Milk Thistle
By Jess Golden
November 15, 2024
November 15, 2024
My sister Evelyn is turning yellow. Not just her skin, but the whites of her eyes, too. She’s nestled under a stiff, wiry blanket, hair pulled to the side in a messy braid, oil gathering at the scalp. Smiling as if everything were okay.
I want to know how long she’s known about this, but she won’t tell me.
The nurse won’t tell me either, says it’s against hospital policy. But he can only say it to the floor, and I know what that means.
“Just to be clear,” I ask him, “this was preventable?”
“Uhm. Well. Modern antiviral medications are very effective at curing Hepatitis C,” he says softly. “It doesn’t often come to this anymore.”
Evelyn’s bedside table is cluttered with lumps of quartz and citrine. A wheel-spun mug. A glass jar of dried plant clippings hand-labeled Milk Thistle.
All she had to do was fill a fucking prescription and swallow the pills.
But she didn’t. Because she wouldn’t. And now we’re here.
“I wish you would’ve returned my calls,” she says.
I don’t say anything because the things I want to say are gathering in my lungs, bubbling acidic against the tissues around them, and they’ll come rushing out in a tangled scream if I don’t hold onto them carefully.
I used to want to be more like her. Evelyn always made everything seem more fun than it really was. Magical, even. I’ve always been the shy, practical one.
When we were kids, I loved all the weird crafts she made, the way she filled her window frames with stones and twigs and moss from the woods out back. And she had this way of talking to people. She never seemed scared of anything.
When she bought her house, a tiny one just outside of town, she grew this incredible garden, this wild mess of color that took over the whole yard, and she started inviting everyone she knew over on Saturday afternoons. She fed us all lentil soup, stuffed eggplants, homemade sourdough. She chased giggling children around the tables.
“Why don’t you take a seat,” she says now.
She points at a chair and I sit.
It hurts to look at her.
My head thumps, sore, under pressure.
I remember the steaming mugs of medicinal tea Evelyn used to make for me. She probably still makes them for the neighbors. Feverfew for headaches, fennel for menstrual cramps, lavender for anxiety.

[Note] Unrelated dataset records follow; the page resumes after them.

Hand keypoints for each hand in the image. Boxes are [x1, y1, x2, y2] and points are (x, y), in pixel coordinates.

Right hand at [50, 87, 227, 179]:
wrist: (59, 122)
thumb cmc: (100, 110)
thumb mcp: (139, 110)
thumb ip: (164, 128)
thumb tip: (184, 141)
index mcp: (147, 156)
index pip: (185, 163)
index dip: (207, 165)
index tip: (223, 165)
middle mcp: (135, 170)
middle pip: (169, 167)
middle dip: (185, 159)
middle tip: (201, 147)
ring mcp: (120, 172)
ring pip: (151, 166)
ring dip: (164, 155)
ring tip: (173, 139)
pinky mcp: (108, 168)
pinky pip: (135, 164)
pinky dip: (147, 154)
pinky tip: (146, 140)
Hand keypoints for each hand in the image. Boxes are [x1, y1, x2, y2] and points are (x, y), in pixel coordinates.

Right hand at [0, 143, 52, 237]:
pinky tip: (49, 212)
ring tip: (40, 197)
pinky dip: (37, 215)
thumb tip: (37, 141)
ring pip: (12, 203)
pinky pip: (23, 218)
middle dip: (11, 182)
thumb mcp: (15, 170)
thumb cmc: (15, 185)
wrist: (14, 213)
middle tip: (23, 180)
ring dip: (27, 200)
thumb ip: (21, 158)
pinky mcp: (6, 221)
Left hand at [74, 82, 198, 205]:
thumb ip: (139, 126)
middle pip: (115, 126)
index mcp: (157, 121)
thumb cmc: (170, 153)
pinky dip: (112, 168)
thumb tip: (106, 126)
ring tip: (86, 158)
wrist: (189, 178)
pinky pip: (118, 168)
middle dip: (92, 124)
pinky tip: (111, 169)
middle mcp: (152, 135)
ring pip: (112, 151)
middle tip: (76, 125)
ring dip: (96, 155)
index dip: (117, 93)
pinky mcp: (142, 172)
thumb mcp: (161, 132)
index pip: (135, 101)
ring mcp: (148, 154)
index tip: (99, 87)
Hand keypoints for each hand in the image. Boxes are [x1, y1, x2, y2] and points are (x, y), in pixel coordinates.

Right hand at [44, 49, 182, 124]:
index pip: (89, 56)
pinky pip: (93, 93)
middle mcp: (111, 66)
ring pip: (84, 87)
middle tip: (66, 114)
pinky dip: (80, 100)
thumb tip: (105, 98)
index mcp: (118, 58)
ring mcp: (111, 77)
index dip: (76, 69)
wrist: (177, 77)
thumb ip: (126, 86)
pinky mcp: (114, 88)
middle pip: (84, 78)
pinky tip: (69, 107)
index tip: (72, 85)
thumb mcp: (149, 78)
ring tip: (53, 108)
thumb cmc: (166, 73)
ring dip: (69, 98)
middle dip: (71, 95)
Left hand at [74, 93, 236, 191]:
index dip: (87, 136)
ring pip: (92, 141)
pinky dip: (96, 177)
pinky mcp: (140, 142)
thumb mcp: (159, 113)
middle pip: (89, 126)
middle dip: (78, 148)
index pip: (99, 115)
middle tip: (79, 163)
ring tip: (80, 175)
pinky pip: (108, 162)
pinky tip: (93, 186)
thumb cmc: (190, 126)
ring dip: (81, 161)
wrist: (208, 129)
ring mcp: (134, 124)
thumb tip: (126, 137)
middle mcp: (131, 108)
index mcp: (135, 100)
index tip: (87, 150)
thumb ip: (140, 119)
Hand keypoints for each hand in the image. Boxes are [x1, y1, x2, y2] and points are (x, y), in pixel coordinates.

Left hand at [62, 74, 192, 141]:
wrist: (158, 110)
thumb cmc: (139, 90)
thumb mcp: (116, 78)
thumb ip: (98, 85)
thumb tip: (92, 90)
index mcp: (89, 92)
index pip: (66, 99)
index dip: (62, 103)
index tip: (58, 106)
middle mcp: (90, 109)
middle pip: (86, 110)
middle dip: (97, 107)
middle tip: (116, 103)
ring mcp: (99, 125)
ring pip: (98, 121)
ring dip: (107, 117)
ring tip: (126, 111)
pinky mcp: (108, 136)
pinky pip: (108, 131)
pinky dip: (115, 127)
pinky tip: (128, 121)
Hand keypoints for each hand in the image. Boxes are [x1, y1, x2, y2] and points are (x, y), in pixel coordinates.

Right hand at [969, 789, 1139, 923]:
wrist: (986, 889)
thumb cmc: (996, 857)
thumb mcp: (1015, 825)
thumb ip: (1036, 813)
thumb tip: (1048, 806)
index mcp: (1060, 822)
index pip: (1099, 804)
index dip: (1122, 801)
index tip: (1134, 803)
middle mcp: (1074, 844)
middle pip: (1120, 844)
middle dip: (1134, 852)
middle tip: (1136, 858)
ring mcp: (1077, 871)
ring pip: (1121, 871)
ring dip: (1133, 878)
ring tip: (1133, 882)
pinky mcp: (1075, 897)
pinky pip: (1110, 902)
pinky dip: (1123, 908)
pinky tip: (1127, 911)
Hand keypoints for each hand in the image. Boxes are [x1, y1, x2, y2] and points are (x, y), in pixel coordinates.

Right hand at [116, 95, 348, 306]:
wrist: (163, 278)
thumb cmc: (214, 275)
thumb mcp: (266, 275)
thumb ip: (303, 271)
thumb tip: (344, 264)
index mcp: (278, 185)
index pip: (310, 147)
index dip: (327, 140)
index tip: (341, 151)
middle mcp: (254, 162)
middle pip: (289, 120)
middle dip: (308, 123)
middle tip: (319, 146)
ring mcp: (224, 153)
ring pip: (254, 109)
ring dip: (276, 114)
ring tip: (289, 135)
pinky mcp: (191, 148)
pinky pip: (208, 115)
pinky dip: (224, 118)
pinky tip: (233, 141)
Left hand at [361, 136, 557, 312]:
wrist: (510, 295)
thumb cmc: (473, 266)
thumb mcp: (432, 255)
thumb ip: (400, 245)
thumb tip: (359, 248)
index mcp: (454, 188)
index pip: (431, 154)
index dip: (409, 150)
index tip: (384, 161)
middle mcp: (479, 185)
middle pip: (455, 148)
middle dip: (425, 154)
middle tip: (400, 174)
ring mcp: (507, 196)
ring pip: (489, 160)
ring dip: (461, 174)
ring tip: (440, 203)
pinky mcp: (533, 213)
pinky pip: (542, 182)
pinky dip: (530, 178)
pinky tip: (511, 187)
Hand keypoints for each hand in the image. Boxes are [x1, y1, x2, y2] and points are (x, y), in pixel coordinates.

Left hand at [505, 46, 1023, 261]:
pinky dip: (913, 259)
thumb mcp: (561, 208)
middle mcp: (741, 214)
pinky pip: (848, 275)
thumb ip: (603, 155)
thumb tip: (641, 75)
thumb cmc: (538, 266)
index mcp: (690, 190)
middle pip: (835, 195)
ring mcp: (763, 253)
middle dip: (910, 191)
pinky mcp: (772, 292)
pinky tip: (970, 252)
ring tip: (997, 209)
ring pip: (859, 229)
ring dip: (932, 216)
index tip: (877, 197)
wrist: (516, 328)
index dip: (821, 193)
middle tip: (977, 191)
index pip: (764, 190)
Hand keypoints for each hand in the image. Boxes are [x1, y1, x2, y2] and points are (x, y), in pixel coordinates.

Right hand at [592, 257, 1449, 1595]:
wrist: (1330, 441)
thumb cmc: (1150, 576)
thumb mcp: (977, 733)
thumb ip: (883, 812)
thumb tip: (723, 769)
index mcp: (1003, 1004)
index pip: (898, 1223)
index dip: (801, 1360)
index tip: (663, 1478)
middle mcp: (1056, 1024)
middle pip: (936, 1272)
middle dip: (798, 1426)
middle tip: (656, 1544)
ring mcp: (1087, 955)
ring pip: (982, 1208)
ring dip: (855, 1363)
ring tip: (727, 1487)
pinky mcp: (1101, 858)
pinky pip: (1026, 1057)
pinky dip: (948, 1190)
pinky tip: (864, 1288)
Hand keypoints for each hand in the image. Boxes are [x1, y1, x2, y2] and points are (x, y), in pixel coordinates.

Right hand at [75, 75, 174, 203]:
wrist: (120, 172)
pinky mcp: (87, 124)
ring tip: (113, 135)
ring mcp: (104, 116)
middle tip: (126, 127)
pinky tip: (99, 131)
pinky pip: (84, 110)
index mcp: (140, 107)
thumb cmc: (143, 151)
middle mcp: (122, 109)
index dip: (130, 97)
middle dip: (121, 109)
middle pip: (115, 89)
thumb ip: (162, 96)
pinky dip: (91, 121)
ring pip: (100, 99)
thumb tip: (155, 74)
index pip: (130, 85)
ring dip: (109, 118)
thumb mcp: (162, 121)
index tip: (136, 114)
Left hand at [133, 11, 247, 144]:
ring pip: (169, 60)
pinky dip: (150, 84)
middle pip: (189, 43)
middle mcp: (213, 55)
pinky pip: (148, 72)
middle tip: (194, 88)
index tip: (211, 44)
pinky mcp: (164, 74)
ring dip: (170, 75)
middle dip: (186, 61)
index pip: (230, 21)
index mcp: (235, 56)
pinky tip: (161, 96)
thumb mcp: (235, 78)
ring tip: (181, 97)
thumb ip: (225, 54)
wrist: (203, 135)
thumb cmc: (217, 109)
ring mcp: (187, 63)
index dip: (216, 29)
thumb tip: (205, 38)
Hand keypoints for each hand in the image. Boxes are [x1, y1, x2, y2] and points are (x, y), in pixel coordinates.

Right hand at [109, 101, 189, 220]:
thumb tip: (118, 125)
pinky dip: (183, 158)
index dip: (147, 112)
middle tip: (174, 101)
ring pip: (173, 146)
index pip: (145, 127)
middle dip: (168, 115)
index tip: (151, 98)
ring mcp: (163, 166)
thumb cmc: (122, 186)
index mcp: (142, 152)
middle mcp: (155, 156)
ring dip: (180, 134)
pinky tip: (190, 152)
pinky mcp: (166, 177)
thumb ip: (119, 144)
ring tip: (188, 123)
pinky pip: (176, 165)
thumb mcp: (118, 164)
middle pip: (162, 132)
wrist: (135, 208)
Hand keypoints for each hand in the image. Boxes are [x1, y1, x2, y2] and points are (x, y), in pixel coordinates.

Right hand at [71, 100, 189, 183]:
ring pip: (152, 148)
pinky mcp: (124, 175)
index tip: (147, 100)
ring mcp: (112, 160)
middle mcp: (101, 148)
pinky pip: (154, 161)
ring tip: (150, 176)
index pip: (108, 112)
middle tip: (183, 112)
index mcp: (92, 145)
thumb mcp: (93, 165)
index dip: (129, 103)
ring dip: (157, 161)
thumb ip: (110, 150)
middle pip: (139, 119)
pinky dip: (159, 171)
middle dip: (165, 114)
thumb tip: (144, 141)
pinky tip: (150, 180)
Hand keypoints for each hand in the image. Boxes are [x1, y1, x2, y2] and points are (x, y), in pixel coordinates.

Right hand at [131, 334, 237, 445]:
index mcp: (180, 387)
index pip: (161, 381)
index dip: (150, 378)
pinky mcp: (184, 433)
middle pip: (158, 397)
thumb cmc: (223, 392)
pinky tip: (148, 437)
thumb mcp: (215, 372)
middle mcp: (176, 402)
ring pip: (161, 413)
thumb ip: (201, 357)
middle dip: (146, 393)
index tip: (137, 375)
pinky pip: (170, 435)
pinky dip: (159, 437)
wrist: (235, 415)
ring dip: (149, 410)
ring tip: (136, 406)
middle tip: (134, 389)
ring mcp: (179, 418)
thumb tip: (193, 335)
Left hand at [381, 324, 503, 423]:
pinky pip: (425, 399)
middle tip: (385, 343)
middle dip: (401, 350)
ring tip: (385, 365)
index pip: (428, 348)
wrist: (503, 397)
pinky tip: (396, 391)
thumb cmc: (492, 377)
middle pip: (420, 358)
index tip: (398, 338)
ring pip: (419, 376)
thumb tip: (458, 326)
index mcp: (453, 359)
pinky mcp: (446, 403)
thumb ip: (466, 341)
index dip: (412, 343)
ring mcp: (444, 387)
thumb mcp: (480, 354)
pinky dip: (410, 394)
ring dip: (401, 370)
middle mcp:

“I’ve missed you,” she says.
Something happened during the pandemic, something we never managed to fix. I’m sure you’ve heard this one before. It’s about the uncomfortable masks she wouldn’t wear. The Saturday lunches she wouldn’t trade for Zoom calls. Then, one day, a sign stabbed in next to her driveway, a black syringe crossed off in red. That’s when I stopped speaking to her.
It’s been almost four years.
And now this. An entirely separate problem, technically, but one that feels familiar. I try to let the newest absurdity sink in, but I can’t. It won’t. None of this makes any sense.
Out in the hallway, I gasp for air, back to wall, hands to thighs. The space around me shimmers.
Then a hand on my elbow, a gentle voice telling me to sit down, to put my head between my knees.
It’s the nurse from earlier. I listen to him because he’s right, and also because he’s got this look on his face. Like there’s nothing he hasn’t seen before, like there’s nothing that could rattle his calm. And I realize how small Evelyn’s one preventable tragedy must look to him, to someone who’s spent every day wading through a sea of them.
That train of thought makes it even harder to breathe. I put my hand on my chest and try to push it in and out, and I feel the necklace hanging there, an amethyst one Evelyn gave me forever ago, a marbled crystal on a thin silver chain that she said would help relieve stress and tension. It’s one that I used to wear often, just in case. And even though her crystals and her herbs are my biggest source of stress and tension right now, I still feel better holding the necklace, so I hold it, and I keep pushing the air in and out with my hand and my lungs until I’ve decided I’m ready to go back in there and talk to her.
Author’s Note:
For many years now, I’ve been fascinated by contemporary social fractures. “Milk Thistle” was written during the lead-up to the recent US elections, and it reflects some of the shock and confusion I’ve felt at witnessing that process unfold.